Election law experts had urged the court to take the Indiana case to instruct courts on how to weigh claims of voter fraud versus those of disenfranchisement. "The court better resolve this question before ballots start getting counted next fall," said Stanford University law professor Pamela Karlan.
The court is expected to issue a decision by late June, in time for the November general election.
The Indiana law enacted in 2005 was upheld by a federal judge and by the 7th U.S. Circuit Court of Appeals in Chicago. Before the law's passage, an Indiana voter had only to sign a poll book at the polling place, where a photo copy of the voter's signature was kept on file for comparison.
"The purpose of the Indiana law is to reduce voting fraud, and voting fraud impairs the right of legitimate voters to vote by diluting their votes," Judge Richard Posner said in his majority opinion.
But in a dissent, Judge Terence Evans said, "Let's not beat around the bush. The Indiana voter photo ID law is a not-too-thinly veiled attempt to discourage election-day turnout by folks believed to skew Democratic."

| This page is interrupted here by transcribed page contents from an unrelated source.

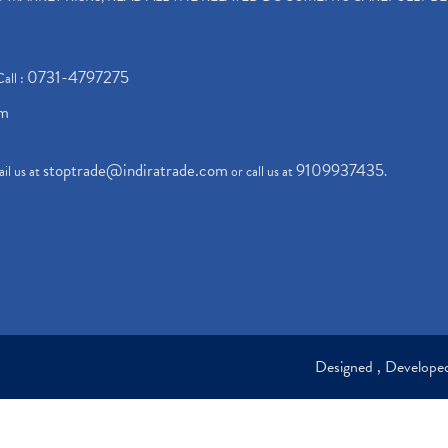
0731-4797275
Call :
om
stoptrade@indiratrade.com
9109937435
il us at
or call us at
.
Designed , Develop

Bill Groth, an attorney who has represented the Indiana Democratic Party in the lawsuit, said he was thrilled that the nation's highest court will take up the case. He said the appeals court made light of the right to vote in its decision, but the Supreme Court has guarded that right more seriously.
"The court has over and over stressed that the right to vote should be protected, and any state law that burdens that right should be carefully and meticulously reviewed," Groth said.
The voter ID challenge was among 17 new cases accepted by the court in advance of the start of its new term on Monday.